En su intento de construir un «peronismo moderno», Urtubey repitió eslóganes vacíos como “superar la grieta”, mientras acusaba al kirchnerismo de gobernar con una lógica de “amigo-enemigo” que, según él, “no era sana para la democracia”. Incluso llegó a decir que durante esos años “hubo mucha corrupción y se tiene que investigar todo”. En 2018 y 2019 sostuvo con énfasis que Cristina Kirchner no debía volver al poder porque “representa el pasado” y “divide más de lo que suma”. “Con Cristina no alcanza, y con Cristina no se puede”, afirmaba, en sintonía con el fallido espacio de Alternativa Federal.

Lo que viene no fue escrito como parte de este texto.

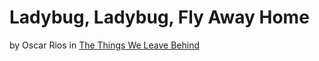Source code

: # Ladybug, Ladybug, Fly Away Home

by Oscar Rios in [The Things We Leave Behind](http://www.drivethrurpg.com/product/191250/The-Things-We-Leave-Behind)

Ese es el Urtubey que hoy pide pista para volver. ¿Con qué cara pretende encabezar un frente opositor peronista si no solo abandonó el campo popular cuando más lo necesitaba, sino que atacó sistemáticamente a sus principales referentes y despreció a su propia base?

Su regreso no solo es oportunista: es una falta de respeto a la memoria colectiva de un pueblo que todavía recuerda su gestión plagada de zonas grises. Vuelve sin rendir cuentas, sin disculpas, sin autocrítica.

Pero no se olvida. Ni la represión en la provincia, ni el blindaje judicial, ni las traiciones políticas. Urtubey no representa ni renovación ni futuro: es el emblema de una política calculadora, elitista y desconectada de las mayorías. Su figura no suma: divide, incomoda y evidencia lo que hay que dejar atrás.

Mientras tanto, el justicialismo salteño sigue enredado en sus propias contradicciones, sin una estrategia clara para enfrentar al modelo libertario. Leavy y Godoy llaman a la unidad, pero el problema no es solo técnico ni de alianzas: es ético y político. No se puede construir una alternativa con quien representa el pasado más opaco. Si Urtubey es parte del frente, no hay renovación posible. Solo más de lo mismo.